I have Low T and spent a lot of years taking several different natural supplements. Then I found testoprime (stupid name) and it’s a couple pills that encompass most the things I was taking separately. It’s a bit spendy but if you buy a lot it’s steeply discounted. One of the main things it’s missing is boron.
A healthy lifestyle with good sleep, a healthy diet, no alcohol, and weightlifting, will be the biggest proponent of stronger T levels. Of course, some peoples are still low, but I’d bet that 90% of the people with Low T symptoms could largely be fixed by lifestyle changes.
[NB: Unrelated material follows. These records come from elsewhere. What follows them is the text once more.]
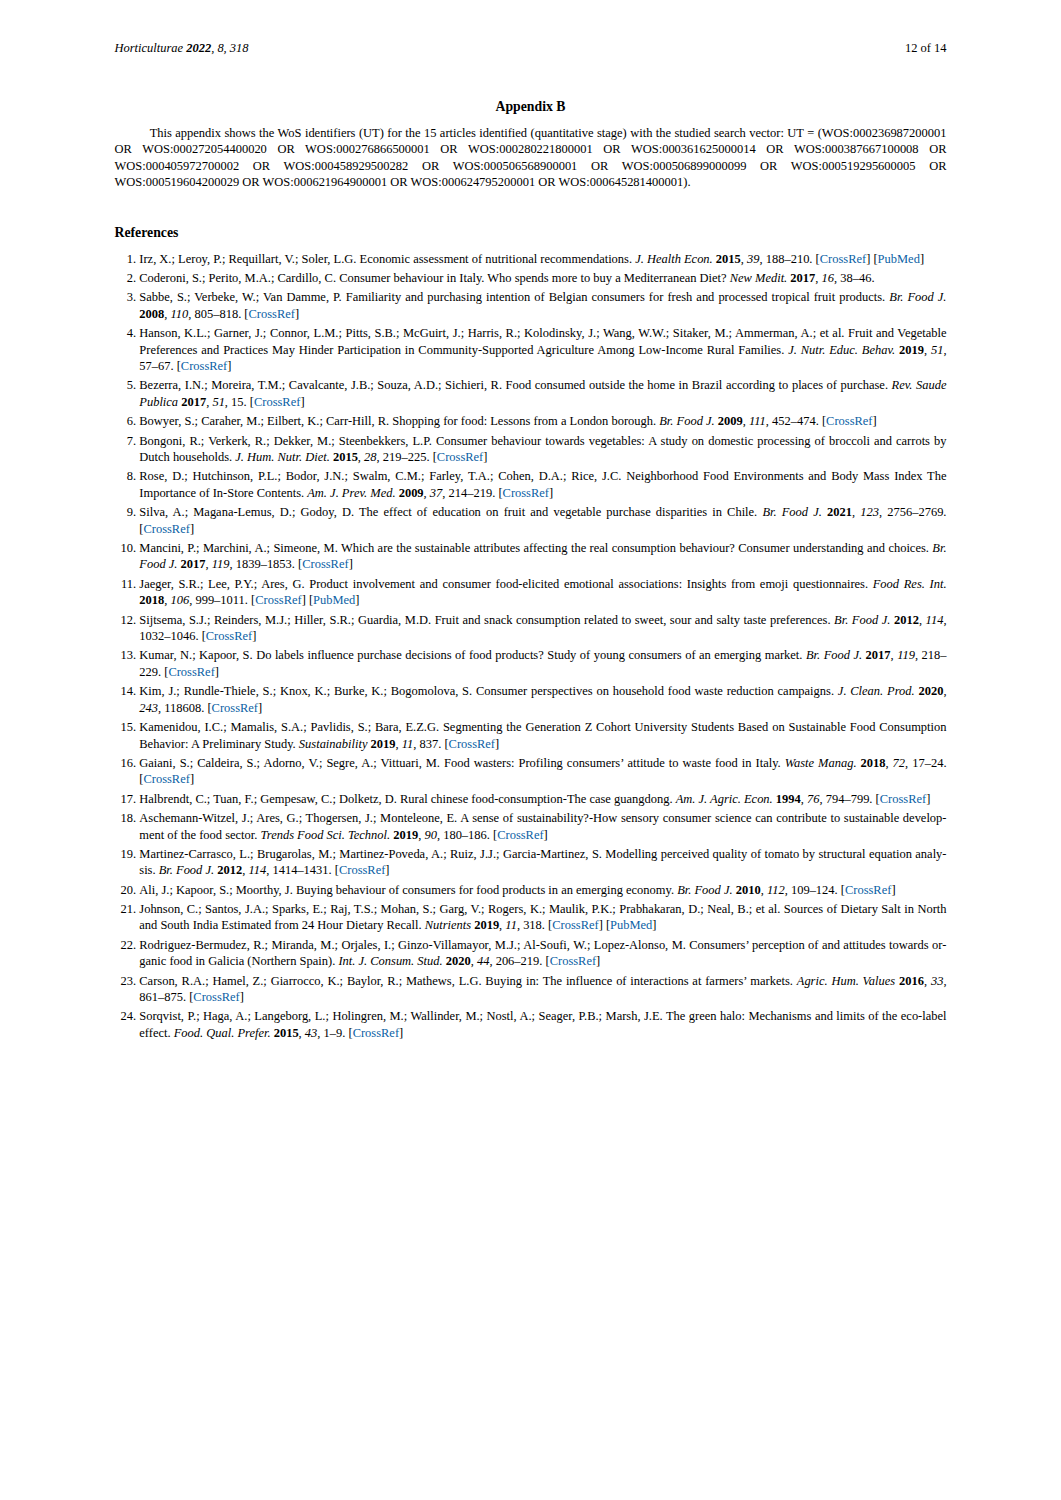Horticulturae 2022, 8, 318 12 of 14
Appendix B
This appendix shows the WoS identifiers (UT) for the 15 articles identified (quantitative stage) with the studied search vector: UT = (WOS:000236987200001 OR WOS:000272054400020 OR WOS:000276866500001 OR WOS:000280221800001 OR WOS:000361625000014 OR WOS:000387667100008 OR WOS:000405972700002 OR WOS:000458929500282 OR WOS:000506568900001 OR WOS:000506899000099 OR WOS:000519295600005 OR WOS:000519604200029 OR WOS:000621964900001 OR WOS:000624795200001 OR WOS:000645281400001).
References
Irz, X.; Leroy, P.; Requillart, V.; Soler, L.G. Economic assessment of nutritional recommendations. J. Health Econ. 2015, 39, 188–210. [CrossRef] [PubMed]
Coderoni, S.; Perito, M.A.; Cardillo, C. Consumer behaviour in Italy. Who spends more to buy a Mediterranean Diet? New Medit. 2017, 16, 38–46.
Sabbe, S.; Verbeke, W.; Van Damme, P. Familiarity and purchasing intention of Belgian consumers for fresh and processed tropical fruit products. Br. Food J. 2008, 110, 805–818. [CrossRef]
Hanson, K.L.; Garner, J.; Connor, L.M.; Pitts, S.B.; McGuirt, J.; Harris, R.; Kolodinsky, J.; Wang, W.W.; Sitaker, M.; Ammerman, A.; et al. Fruit and Vegetable Preferences and Practices May Hinder Participation in Community-Supported Agriculture Among Low-Income Rural Families. J. Nutr. Educ. Behav. 2019, 51, 57–67. [CrossRef]
Bezerra, I.N.; Moreira, T.M.; Cavalcante, J.B.; Souza, A.D.; Sichieri, R. Food consumed outside the home in Brazil according to places of purchase. Rev. Saude Publica 2017, 51, 15. [CrossRef]
Bowyer, S.; Caraher, M.; Eilbert, K.; Carr-Hill, R. Shopping for food: Lessons from a London borough. Br. Food J. 2009, 111, 452–474. [CrossRef]
Bongoni, R.; Verkerk, R.; Dekker, M.; Steenbekkers, L.P. Consumer behaviour towards vegetables: A study on domestic processing of broccoli and carrots by Dutch households. J. Hum. Nutr. Diet. 2015, 28, 219–225. [CrossRef]
Rose, D.; Hutchinson, P.L.; Bodor, J.N.; Swalm, C.M.; Farley, T.A.; Cohen, D.A.; Rice, J.C. Neighborhood Food Environments and Body Mass Index The Importance of In-Store Contents. Am. J. Prev. Med. 2009, 37, 214–219. [CrossRef]
Silva, A.; Magana-Lemus, D.; Godoy, D. The effect of education on fruit and vegetable purchase disparities in Chile. Br. Food J. 2021, 123, 2756–2769. [CrossRef]
Mancini, P.; Marchini, A.; Simeone, M. Which are the sustainable attributes affecting the real consumption behaviour? Consumer understanding and choices. Br. Food J. 2017, 119, 1839–1853. [CrossRef]
Jaeger, S.R.; Lee, P.Y.; Ares, G. Product involvement and consumer food-elicited emotional associations: Insights from emoji questionnaires. Food Res. Int. 2018, 106, 999–1011. [CrossRef] [PubMed]
Sijtsema, S.J.; Reinders, M.J.; Hiller, S.R.; Guardia, M.D. Fruit and snack consumption related to sweet, sour and salty taste preferences. Br. Food J. 2012, 114, 1032–1046. [CrossRef]
Kumar, N.; Kapoor, S. Do labels influence purchase decisions of food products? Study of young consumers of an emerging market. Br. Food J. 2017, 119, 218–229. [CrossRef]
Kim, J.; Rundle-Thiele, S.; Knox, K.; Burke, K.; Bogomolova, S. Consumer perspectives on household food waste reduction campaigns. J. Clean. Prod. 2020, 243, 118608. [CrossRef]
Kamenidou, I.C.; Mamalis, S.A.; Pavlidis, S.; Bara, E.Z.G. Segmenting the Generation Z Cohort University Students Based on Sustainable Food Consumption Behavior: A Preliminary Study. Sustainability 2019, 11, 837. [CrossRef]
Gaiani, S.; Caldeira, S.; Adorno, V.; Segre, A.; Vittuari, M. Food wasters: Profiling consumers’ attitude to waste food in Italy. Waste Manag. 2018, 72, 17–24. [CrossRef]
Halbrendt, C.; Tuan, F.; Gempesaw, C.; Dolketz, D. Rural chinese food-consumption-The case guangdong. Am. J. Agric. Econ. 1994, 76, 794–799. [CrossRef]
Aschemann-Witzel, J.; Ares, G.; Thogersen, J.; Monteleone, E. A sense of sustainability?-How sensory consumer science can contribute to sustainable development of the food sector. Trends Food Sci. Technol. 2019, 90, 180–186. [CrossRef]
Martinez-Carrasco, L.; Brugarolas, M.; Martinez-Poveda, A.; Ruiz, J.J.; Garcia-Martinez, S. Modelling perceived quality of tomato by structural equation analysis. Br. Food J. 2012, 114, 1414–1431. [CrossRef]
Ali, J.; Kapoor, S.; Moorthy, J. Buying behaviour of consumers for food products in an emerging economy. Br. Food J. 2010, 112, 109–124. [CrossRef]
Johnson, C.; Santos, J.A.; Sparks, E.; Raj, T.S.; Mohan, S.; Garg, V.; Rogers, K.; Maulik, P.K.; Prabhakaran, D.; Neal, B.; et al. Sources of Dietary Salt in North and South India Estimated from 24 Hour Dietary Recall. Nutrients 2019, 11, 318. [CrossRef] [PubMed]
Rodriguez-Bermudez, R.; Miranda, M.; Orjales, I.; Ginzo-Villamayor, M.J.; Al-Soufi, W.; Lopez-Alonso, M. Consumers’ perception of and attitudes towards organic food in Galicia (Northern Spain). Int. J. Consum. Stud. 2020, 44, 206–219. [CrossRef]
Carson, R.A.; Hamel, Z.; Giarrocco, K.; Baylor, R.; Mathews, L.G. Buying in: The influence of interactions at farmers’ markets. Agric. Hum. Values 2016, 33, 861–875. [CrossRef]
Sorqvist, P.; Haga, A.; Langeborg, L.; Holingren, M.; Wallinder, M.; Nostl, A.; Seager, P.B.; Marsh, J.E. The green halo: Mechanisms and limits of the eco-label effect. Food. Qual. Prefer. 2015, 43, 1–9. [CrossRef]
It may not raise their numbers a ton, but the actual symptoms will largely subside.
As a general comment (not relevant to a lot of people on this forum) - a lot of people just want to get on TRT because they are lazy with no discipline and think they’re going to be a cross between Schwarzenegger and John Holmes once they are on it.
You should be doing what your doctors say, not trying to manage your hormones with supplements. And you can’t buy enclomiphene from Amazon, only from sketchy looking web sites. In the US it’s a drug prescribed to induce ovulation.
Also, what is low? A hard build cycle can push your testosterone level to the low end but it’s certainly self inflicted.
My understanding is that low T is usually not treated unless there are symptoms and lifestyle changes haven’t worked.
All good points.
I’d take it a step further and say that not just your family doctor, but an endocrinologist. IMO, family doctors probably shouldn’t even be allowed to prescribe testosterone. Most are insanely uninformed to the extent that “oh, you have Low T, let’s prescribe you testosterone.” Many have no idea of the infertility it can cause (permanently in some cases), the fact that it can ruin the already low testosterone levels for life, for some people, if they decide to come off down the road. Not to mention the role it plays in raising estrogen and how to combat it. There are ways to maintain fertility and reduce estrogen, but some doctors are wildly oblivious.
Clomiphene (under a proper doctors care) can be a great choice as it stimulates the hormones that produce testosterone as opposed to just injecting testosterone and completely shutting down your bodies natural production. It’s generally not prescribed by many doctors as it’s not the intended use. I also recently heard Dr. Peter Attia mention he used to treat patients with Low T using clomiphene, but had discontinued its use due to some certain biomarker he was seeing in their bloodwork. Wasn’t 100% sure if it was clomiphene, but it was enough that at the time he had discontinued its use for that purpose.